Briga de versões sobre o mesmo acidente
Para o geólogo John Forman, ex-diretor da ANP, um dos maiores conhecedores de geologia do país, houve uma combinação de fatores que levou ao vazamento da Chevron: o gerenciamento do poço e a pressão natural do reservatório. O protocolo na indústria do petróleo para resolver o segundo problema é injetar água ou gás natural via poços injetores. Uma de suas hipóteses é de que a empresa teria usado uma pressão maior do que o recomendável:
- Poderia se estar fazendo uma injeção de água ou gás para aumentar a pressão para expulsar o petróleo da coluna do poço - avalia Forman.
Em depoimento ao Senado, na última semana, o assessor da diretoria da ANP Sílvio Jablonski foi taxativo ao acusar a empresa de erro.
- A situação poderia ter sido evitada se o revestimento do poço fosse mais extenso, por mais 300 a 400 metros. Mesmo que houvesse ruptura, esse óleo não teria condição de chegar ao oceano - explicou Jablonski. - A Chevron fez uma avaliação incorreta do projeto do poço.
Teste de sísmica não dá conta de todo o subsolo
O geólogo Leonardo Borghi, do Laboratório de Geologia Sedimentar da Universidade Federal do Rio de Janeiro (UFRJ), prefere não debruçar-se especificamente sobre o caso Chevron, dado que não estudou o assunto. Mas deixou claro que, a seu ver, estaria havendo uma condenação prévia, já que o laudo técnico ainda não ficou pronto.
- Se a pesquisa geológica fosse infalível, a indústria de petróleo não encontraria poços secos na fase de prospecção. Ao contrário. Todos os poços perfurados acabariam jorrando petróleo - disse Borghi.
Procurada, a Chevron não respondeu à afirmação feita por Jablonski. A tal imprevisibilidade da natureza alegada por Buck talvez venha do fato de que pequenas fissuras não são mesmo detectadas pelos testes de sísmica.

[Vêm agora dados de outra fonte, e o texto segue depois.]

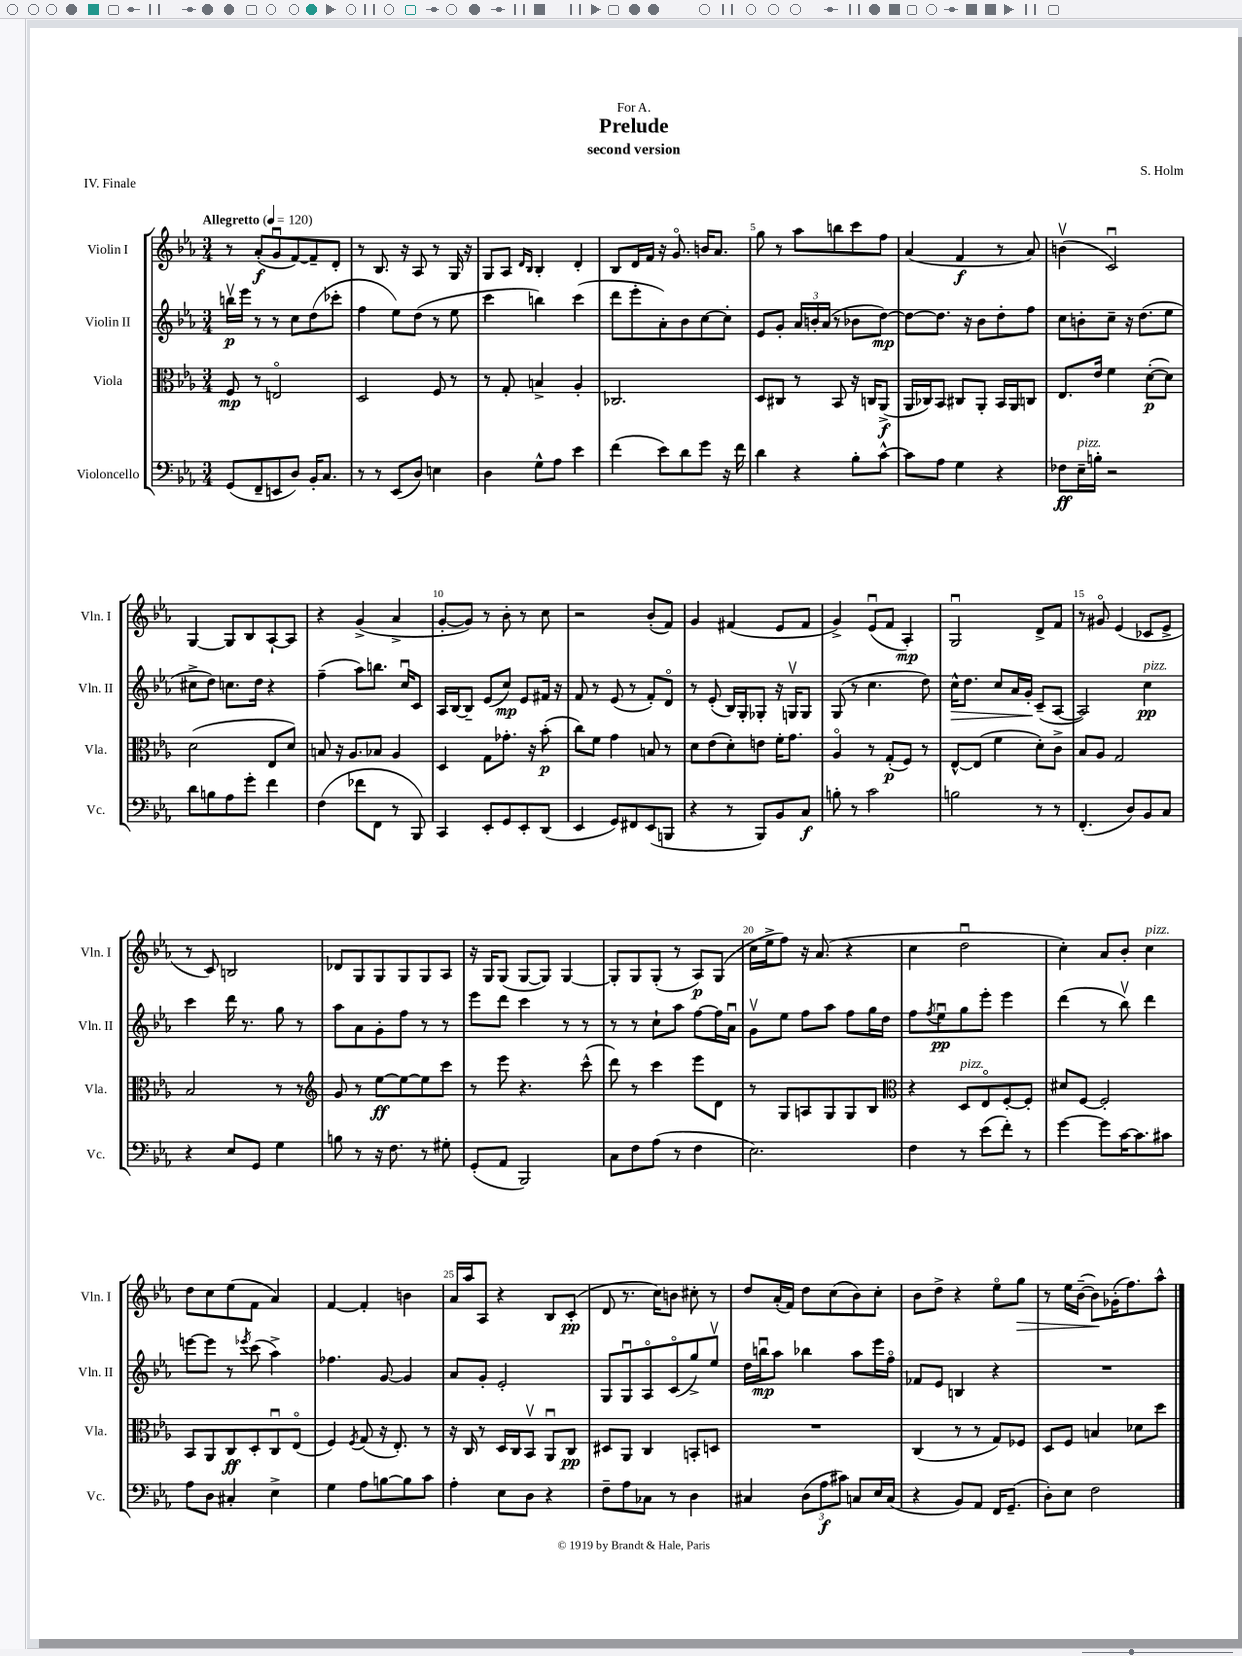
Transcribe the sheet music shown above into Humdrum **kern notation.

**kern	**dynam	**kern	**dynam	**kern	**dynam	**kern	**dynam
*part4	*part4	*part3	*part3	*part2	*part2	*part1	*part1
*staff4	*staff4	*staff3	*staff3	*staff2	*staff2	*staff1	*staff1
*I"Violoncello	*	*I"Viola	*	*I"Violin II	*	*I"Violin I	*
*I'Vc.	*	*I'Vla.	*	*I'Vln. II	*	*I'Vln. I	*
*clefF4	*	*clefC3	*	*clefG2	*	*clefG2	*
*k[b-e-a-]	*	*k[b-e-a-]	*	*k[b-e-a-]	*	*k[b-e-a-]	*
*M3/4	*	*M3/4	*	*M3/4	*	*M3/4	*
*MM120	*	*MM120	*	*MM120	*	*MM120	*
=1	=1	=1	=1	=1	=1	=1	=1
!	!	!	!	!	!	!LO:TX:a:B:t=Allegretto	!
(8GG/L	.	8F/	mp	16bbnv\LL	p	8r	.
.	.	.	.	16eee-\JJ	.	.	.
8FF~/	.	8r	.	8r	.	(8a-'/L	f
8EEn/	.	2En/	.	8r	.	8gu/	.
8D/J)	.	.	.	8cc\L	.	[8f/)	.
16BB-'/KL	.	.	.	(8dd\	.	8f~/]	.
8.C/J	.	.	.	.	.	.	.
.	.	.	.	8ccc-X'\J	.	8d'/J	.
=2	=2	=2	=2	=2	=2	=2	=2
8r	.	2D/	.	4ff\	.	8r	.
8r	.	.	.	.	.	8.B-/	.
(8EE-/L	.	.	.	8ee-\L)	.	.	.
.	.	.	.	.	.	16r	.
8D/J)	.	.	.	(8dd\J	.	8A-/	.
4En\	.	8F/	.	8r	.	8r	.
.	.	8r	.	8ee-\	.	16G/	.
.	.	.	.	.	.	16r	.
=3	=3	=3	=3	=3	=3	=3	=3
4D\	.	8r	.	4ccc\	.	8G/L	.
.	.	8G'/	.	.	.	8A-/J	.
.	.	.	.	.	.	16qqd/LL	.
.	.	.	.	.	.	16qqB-/JJ	.
8G^^\L	.	4Bn^/	.	4bbn\)	.	4B-'/	.
8A-\J	.	.	.	.	.	.	.
4e-\	.	4A-'/	.	(4ccc\	.	4d'/	.
=4	=4	=4	=4	=4	=4	=4	=4
(4f\	.	2.C-X/	.	8ddd\L	.	8B-/L	.
.	.	.	.	8eee-'\	.	16d/L	.
.	.	.	.	.	.	16f/JJ	.
8e-\L)	.	.	.	8a-'\)	.	16r	.
.	.	.	.	.	.	8.g/	.
8d\	.	.	.	8b-\	.	.	.
8g\J	.	.	.	[8cc\	.	16bn/KL	.
.	.	.	.	.	.	8.a-/J	.
16r	.	.	.	8cc'\J]	.	.	.
16f\	.	.	.	.	.	.	.
=5	=5	=5	=5	=5	=5	=5	=5
4d\	.	8D/L	.	8e-/L	.	8gg\	.
.	.	8C#X/J	.	8g'/J	.	8r	.
4r	.	8r	.	24a-/LL	.	8aa-\L	.
.	.	.	.	24bn'/	.	.	.
.	.	.	.	(24a-/JJ	.	.	.
.	.	8BB-/	.	8r	.	8bbn\	.
8B-'\L	.	16r	.	8b-X\L	.	8ccc\	.
.	.	16Cn/KL	.	.	.	.	.
[8c^^\J	.	(8AA-^/J	f	[8dd\J)	mp	8ff\J	.
=6	=6	=6	=6	=6	=6	=6	=6
8c\L]	.	16AA-/LL	.	8dd\L_	.	(4a-/	.
.	.	16C-X/J)	.	.	.	.	.
8A-\J	.	8BB-/J	.	8.dd\J]	.	.	.
4G\	.	8C#X/L	.	.	.	4f/	f
.	.	.	.	16r	.	.	.
.	.	8AA-'/J	.	8b-\L	.	.	.
4r	.	16BB-/LL	.	8dd'\	.	8r	.
.	.	16AA-/J	.	.	.	.	.
.	.	8Cn/J	.	8ff\J	.	8a-/)	.
=7	=7	=7	=7	=7	=7	=7	=7
8F-X\L	ff	8.E-/L	.	8cc\L	.	(4bnv\	.
!LO:TX:a:i:t=pizz.	!	!	!	!	!	!	!
16E-~\L	.	.	.	8bn'\	.	.	.
16Bn'\JJ	.	16e-/Jk	.	.	.	.	.
2r	.	4f\	.	8cc~\J	.	2cu/)	.
.	.	.	.	16r	.	.	.
.	.	.	.	(8.dd\L	.	.	.
.	.	([8d'\L	p	.	.	.	.
.	.	8d\J])	.	8ee-\J	.	.	.
!!LO:LB:g=z
=8	=8	=8	=8	=8	=8	=8	=8
8d\L	.	(2d\	.	8cc#X^\L	.	[4G/	.
8Bn\	.	.	.	8dd\J)	.	.	.
8A-\	.	.	.	8.ccn\L	.	8G/L]	.
8g'\J	.	.	.	.	.	8B-/	.
.	.	.	.	16dd\Jk	.	.	.
4f\	.	8E-/L	.	4r	.	[8A-`/	.
.	.	8d/J)	.	.	.	8A-/J]	.
=9	=9	=9	=9	=9	=9	=9	=9
(4F\	.	8Bn/	.	(4ff~\	.	4r	.
.	.	16r	.	.	.	.	.
.	.	8.A-/L	.	.	.	.	.
8f-X\L	.	.	.	8aa-\L)	.	(4g^/	.
8FF\J	.	8B-X/J	.	8.bbn\J	.	.	.
8r	.	4A-/	.	.	.	4a-^/	.
.	.	.	.	16ccu/KL	.	.	.
8BBB-/)	.	.	.	8c/J	.	.	.
=10	=10	=10	=10	=10	=10	=10	=10
4CC/	.	4D/	.	16A-/LL	.	[8g'/L	.
.	.	.	.	[16B-/J	.	.	.
.	.	.	.	8B-~/J]	.	8g/J])	.
8EE-'/L	.	8G\L	.	(8e-/L	.	8r	.
8GG/	.	8.g-X'\J	.	8cc/J)	mp	8b-'\	.
8EE-'/	.	.	.	8e-/L	.	8r	.
.	.	16r	.	.	.	.	.
(8DD/J	.	(8b-'\	p	16f#X/Jk	.	8cc\	.
.	.	.	.	16r	.	.	.
=11	=11	=11	=11	=11	=11	=11	=11
4EE-/	.	8cc\L)	.	8f/	.	2r	.
.	.	8f\J	.	8r	.	.	.
8GG/L)	.	4g\	.	(8e-/	.	.	.
8FF#X/	.	.	.	8r	.	.	.
(8EE-/	.	8Bn/	.	8f'/L)	.	(8b-'/L	.
8BBBn/J	.	8r	.	8d/J	.	8f/J)	.
=12	=12	=12	=12	=12	=12	=12	=12
4r	.	8d\L	.	8r	.	4g/	.
.	.	(8e-\	.	(8e-'/	.	.	.
8r	.	8d'\)	.	16B-/LL)	.	(4f#X/	.
.	.	.	.	16G'/J	.	.	.
8BBB-/L)	.	8en\J	.	8G-X'/J	.	.	.
8BB-/	.	16f'\KL	.	16r	.	8e-/L	.
.	.	8.g\J	.	16Gnv/KL	.	.	.
8C/J	f	.	.	8G/J	.	8f#/J	.
=13	=13	=13	=13	=13	=13	=13	=13
8Bn'\	.	4A-/	.	(8G/	.	4g^/)	.
8r	.	.	.	8r	.	.	.
2c\	.	8r	.	4.cc\	.	(8e-u/L	.
.	.	(8G'/L	p	.	.	8f/J	.
.	.	8F/J)	.	.	.	4A-'/)	mp
.	.	8r	.	8dd\)	.	.	.
=14	=14	=14	=14	=14	=14	=14	=14
!	!	!	!	!	!LO:HP:b	!	!
2Bn\	.	[8E-^^/L	.	16cc^^\KL	>	2Gu/	.
.	.	.	.	8.dd\J	.	.	.
.	.	(8E-/J]	.	.	.	.	.
.	.	4f\	.	8cc/L	.	.	.
.	.	.	.	16a-/L	.	.	.
.	.	.	.	16g'/JJ	.	.	.
8r	.	8d'\L)	.	(8c~/L	]	8d^/L	.
8r	.	8c^\J	.	[8A-/J	.	8f/J	.
=15	=15	=15	=15	=15	=15	=15	=15
(4.FF'/	.	8B-/L	.	2A-/])	.	8r	.
.	.	8A-/J	.	.	.	8g#X/	.
.	.	2G/	.	.	.	(4e-/	.
8D/L)	.	.	.	.	.	.	.
!	!	!	!	!LO:TX:a:i:t=pizz.	!	!	!
8BB-/	.	.	.	4cc\	pp	8c-X/L	.
8C/J	.	.	.	.	.	8e-^/J	.
!!LO:LB:g=z
=16	=16	=16	=16	=16	=16	=16	=16
4r	.	2B-/	.	4ccc\	.	8r	.
.	.	.	.	.	.	8c/)	.
8E-/L	.	.	.	16ddd\	.	2Bn/	.
.	.	.	.	8.r	.	.	.
8GG/J	.	.	.	.	.	.	.
4G\	.	8r	.	8gg\	.	.	.
.	.	8r	.	8r	.	.	.
=17	=17	=17	=17	=17	=17	=17	=17
*	*	*clefG2	*	*	*	*	*
8Bn\	.	8g/	.	8aa-\L	.	8d-X/L	.
8r	.	8r	.	8a-\	.	8G/	.
16r	.	[8ee-\L	ff	8g'\	.	8G/	.
8.F\	.	.	.	.	.	.	.
.	.	8ee-\_	.	8ff\J	.	8G/	.
8r	.	8ee-\]	.	8r	.	8G/	.
8G#X'\	.	8ccc\J	.	8r	.	8A-/J	.
=18	=18	=18	=18	=18	=18	=18	=18
(8GG'/L	.	8r	.	8eee-\L	.	16r	.
.	.	.	.	.	.	16G/KL	.
8AA-/J	.	8eee-\	.	8ddd\J	.	(8G/J	.
2BBB-/)	.	4.r	.	4ccc\	.	[8G/L	.
.	.	.	.	.	.	8G/J])	.
.	.	.	.	8r	.	[4G/	.
.	.	(8ccc^^\	.	8r	.	.	.
=19	=19	=19	=19	=19	=19	=19	=19
8C\L	.	8ddd\)	.	8r	.	8G'/L]	.
8F\	.	8r	.	8r	.	8G/	.
(8A-\J	.	4ccc\	.	8cc`\L	.	(8G'/J	.
8r	.	.	.	8aa-\J	.	8r	.
4F\	.	8eee-\L	.	[8ff\L	.	8A-/L)	p
.	.	8d\J	.	16ff\L]	.	(8G/J	.
.	.	.	.	16a-u\JJ	.	.	.
=20	=20	=20	=20	=20	=20	=20	=20
2.E-\)	.	8r	.	8gv\L	.	16cc\LL	.
.	.	.	.	.	.	16ee-^\J	.
.	.	8G/L	.	8ee-\J	.	8ff\J)	.
.	.	8An/	.	8ff\L	.	16r	.
.	.	.	.	.	.	(8.a-/	.
.	.	8G/	.	8aa-\J	.	.	.
.	.	8G/	.	8ff\L	.	4r	.
.	.	8B-/J	.	16gg\L	.	.	.
.	.	.	.	16dd\JJ	.	.	.
=21	=21	=21	=21	=21	=21	=21	=21
*	*	*clefC3	*	*	*	*	*
4F\	.	4r	.	8ff\L	.	4cc\	.
.	.	.	.	8qff/	.	.	.
.	.	.	.	8ee-u\	pp	.	.
!	!	!LO:TX:a:i:t=pizz.	!	!	!	!	!
8r	.	8D/L	.	8gg\	.	2ddu\	.
(8e-\L	.	8E-/	.	8eee-'\J	.	.	.
8f'\J)	.	[8F'/	.	4eee-\	.	.	.
8r	.	8F'/J]	.	.	.	.	.
=22	=22	=22	=22	=22	=22	=22	=22
[4g\	.	8d#X/L	.	(4ddd\	.	4cc'\)	.
.	.	[8F/J	.	.	.	.	.
8g\L]	.	2F'/]	.	8r	.	8a-/L	.
[16c\K	.	.	.	8bb-v\)	.	8b-'/J	.
8.c\]	.	.	.	.	.	.	.
!	!	!	!	!	!	!LO:TX:a:i:t=pizz.	!
.	.	.	.	4ddd\	.	4cc\	.
8c#X\J	.	.	.	.	.	.	.
!!LO:LB:g=z
=23	=23	=23	=23	=23	=23	=23	=23
8A-\L	.	8BB-/L	.	[8eeen\L	.	8dd\L	.
8D\J	.	8AA-/	.	8eee\J]	.	8cc\	.
4C#X'/	.	8C/	ff	8r	.	(8ee-\	.
.	.	.	.	8qeee-X/	.	.	.
.	.	8D'/	.	(8ccc\	.	8f\J	.
4E-^\	.	8Cu/	.	4aa-^\)	.	4a-/)	.
.	.	(8E-/J	.	.	.	.	.
=24	=24	=24	=24	=24	=24	=24	=24
4G\	.	4F/)	.	4.ff-X\	.	[4f/	.
.	.	8qF/	.	.	.	.	.
8A-\L	.	(8G/	.	.	.	4f'/]	.
[8Bn\	.	16r	.	[8g/	.	.	.
.	.	8.E-'/)	.	.	.	.	.
8B\]	.	.	.	4g/]	.	4bn\	.
8c\J	.	8r	.	.	.	.	.
=25	=25	=25	=25	=25	=25	=25	=25
4A-'\	.	16r	.	8a-/L	.	16a-/LL	.
.	.	16C/	.	.	.	16aa-/J	.
.	.	8r	.	8g'/J	.	8A-/J	.
8E-\L	.	16D/LL	.	2e-'/	.	4r	.
.	.	16C/J	.	.	.	.	.
8D\J	.	8BB-v/J	.	.	.	.	.
4r	.	8AA-u/L	.	.	.	8B-/L	.
.	.	8C/J	pp	.	.	(8c'/J	pp
=26	=26	=26	=26	=26	=26	=26	=26
8F~\L	.	8D#X/L	.	8G/L	.	8d/	.
8A-\	.	8AA-/J	.	8Gu/	.	8.r	.
8C-X\J	.	4C/	.	8A-/	.	.	.
.	.	.	.	.	.	16cc\KL)	.
8r	.	.	.	(8c/	.	8bn\J	.
4D\	.	8BBn'/L	.	8gg^/)	.	8cc#X'\	.
.	.	8Dn/J	.	8ee-v/J	.	8r	.
=27	=27	=27	=27	=27	=27	=27	=27
4C#X/	.	2.r	.	16dd\LL	.	8dd/L	.
.	.	.	.	16bbnu\J	mp	.	.
.	.	.	.	8aa-\J	.	(16a-'/L	.
.	.	.	.	.	.	16f/JJ)	.
(12D\L	.	.	.	4bb-X\	.	8dd\L	.
12A-\	f	.	.	.	.	.	.
.	.	.	.	.	.	(8cc\	.
12c#X\J)	.	.	.	.	.	.	.
8Cn/L	.	.	.	8aa-\L	.	8b-\)	.
16E-/L	.	.	.	16eee-\L	.	8cc'\J	.
(16C/JJ	.	.	.	16ff\JJ	.	.	.
=28	=28	=28	=28	=28	=28	=28	=28
4r	.	(4C/	.	8f-X/L	.	8b-\L	.
.	.	.	.	8e-/J	.	8dd^\J	.
8BB-/L)	.	8r	.	4Bn/	.	4r	.
8AA-/J	.	8r	.	.	.	.	.
16FF/KL	.	8G/L)	.	4r	.	8ee-\L	.
(8.GG~/J	.	.	.	.	.	.	.
!	!	!	!	!	!	!	!LO:HP:b
.	.	8F-X/J	.	.	.	8gg\J	>
=29	=29	=29	=29	=29	=29	=29	=29
8D'\L)	.	8D/L	.	2.r	.	8r	.
8E-\J	.	8F/J	.	.	.	16ee-\LL	.
.	.	.	.	.	.	([16b-~\JJ	.
2F\	.	4Bn/	.	.	.	8b-\L])	.
.	.	.	.	.	.	(16g-X'\K	]
.	.	.	.	.	.	8.ff\)	.
.	.	8d-X\L	.	.	.	.	.
.	.	8dd\J	.	.	.	8aa-^^\J	.
==	==	==	==	==	==	==	==
*-	*-	*-	*-	*-	*-	*-	*-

- A sísmica não fica procurando fissuras de dez metros. O foco é lá embaixo, no reservatório. A partir de agora esse tipo de estudo passa a ser importante. Até então os estudos sísmicos não focavam nessa questão. Mesmo os estudos que são feitos, não conseguem prever tudo, pois dependem da direção em que são conduzidos. Agora, estamos aprendendo com isso - admite Cleveland Maximino Jones, pesquisador do Instituto Nacional de Óleo e Gás.
Não bastasse a estrutura geológica do campo, o fundo marinho apresenta características diferentes, que podem variar numa distância de apenas alguns quilômetros.
- O fundo do mar não é estático. Há erosão, há correntes marinhas, por isso a pressão no poço é um cálculo tão rigoroso - destaca Henrnani Chaves, professor emérito da Faperj/Uerj.
O dia a dia do poço da Chevron está registrada no Boletim de Perfuração (BDP). É nesse documento, sigiloso, que está registrado o segredo que todos querem saber: a causa do vazamento.